It's a rarity to log-in to any Google service from here in Australia and find it lagging in performance.
We've got used to some pretty remarkable response times, considering it was always assumed that local users were connecting to data centres located in Japan or the United States.
The response times here in Sydney are such that many technology journalists are convinced Google has a data centre in Australia, and we've long badgered Google to tell us where it is.
Today, we can reveal that we've found Google's racks. By the end of this article you'll know where they are. But far more interesting - Google barely needs them. They've bought into the network.
Hint number one
Back in October, wholesale fibre network builder Pipe Networks held an event to celebrate the launch of the PPC-1 cable from Sydney to Guam.
Among the ISPs that had signed up for the additional capacity was an unnamed customer, spelt out with multi-coloured letters.

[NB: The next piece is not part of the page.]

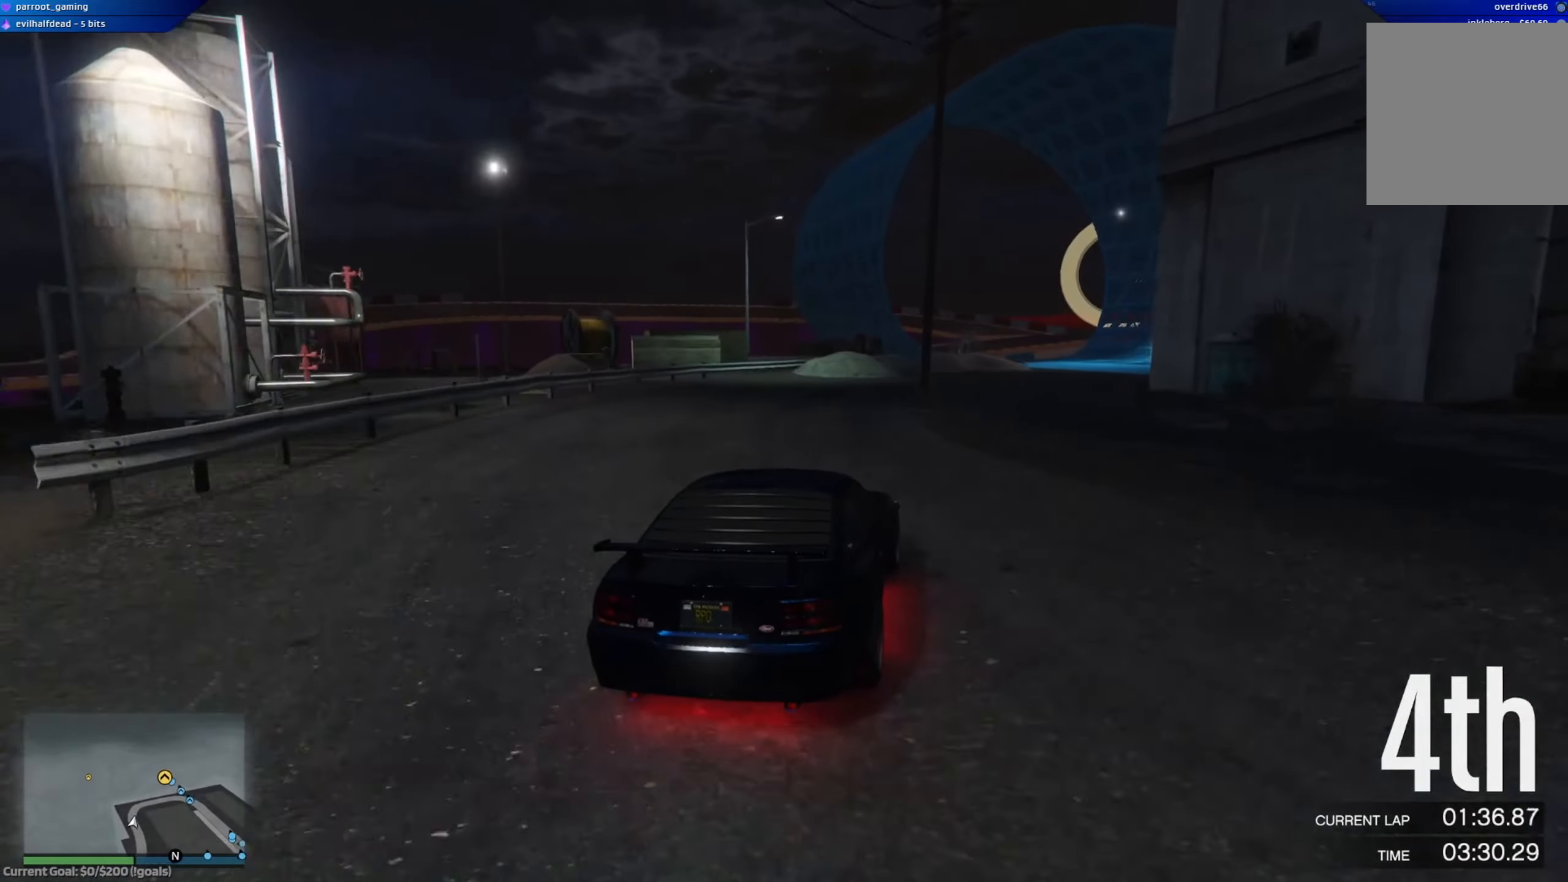
{"dt_ms": 501, "buttons": ["A", "R2"], "left_stick": "center", "right_stick": "center", "events": [[67, "A", "down"], [451, "left_stick", "center"]]}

Naturally, our young reporter Ben Grubb assumed at the time that Pipe was referring to Google, but we missed the ramifications. Until now.
Google is leasing a fair chunk of PPC1's 2.56 terabit pipe - we've seen indications that it's pulling in four gigabits per second - purely to suck down Google pages from its data centre in Japan.
Why is Google investing in a network link into Australia? See hint number two.
Hint number two
If you check out Pipe's peering partners, you'll notice Google Australia is among them. Pipe runs this peering service from data centres such as Equinix, Global Switch, AAPT, Powertel and others.
This means that Pipe's customers - ISPs - can get direct access to Google content (YouTube, Gmail, Google Apps etc) at a flat, predictable rate. Cinenet is one of the latest ISPs to offer this as a business service to its customers.
That's not trivial - network managers report that Google traffic can account for 15-25 percent of total consumption on some networks, courtesy of the bandwidth-hungry YouTube videos.
Response times become of even greater consequence once we start talking about the consumption of "cloud-based" services.
Large organisations are nervous about consuming apps or compute from the cloud for a lot of reasons - but prime among them, they need to be convinced that response times to their data will be so fast, you would feel like you are connecting to the room next door.
Through its investment in PPC-1 and the peering agreement with Pipe, Google can guarantee a decent experience for its Google Apps suite, even if the data is hosted elsewhere in the region. Is Microsoft, Amazon or Salesforce doing the same? Stay tuned on that one.
Hint number three
But even if Google has a big fat pipe and a good business model in the works for using it, this still doesn't quite explain the sub-ten second response times we enjoy for the most popular YouTube videos or the front pages of Google services from here in Australia. If ALL the data was in Google's Japan data centres, it would be more like 80 to 100 milliseconds.
Somewhere on Australian soil there has to be a "cache cluster" - a few racks of Google gear, hosting the most popular and accessed content.
And by George, iTnews has found it.
Now, you were probably expecting something like this right? Massive warehouses, shipping container pods stacked a mile high?
Sorry to disappoint, but the closest thing Google has to an Australian data centre is tiny. It's a small, caged off area at a discreet computer room on Sydney's suburban Northern Beaches.
Our intrepid reporter Ry Crozier has even been there - but was directed not to photograph a caged off area - an area that we've now confirmed includes Google's kit.
Google, for the record, doesn't comment on the location of their equipment, for understandable reasons.
So what have we learned?
The sum of my rant is that while Google has racks of kit sitting here in Australia, it doesn't especially need a big data centre. By buying into the network, Google can give you high speed access to its data without hosting any of it here.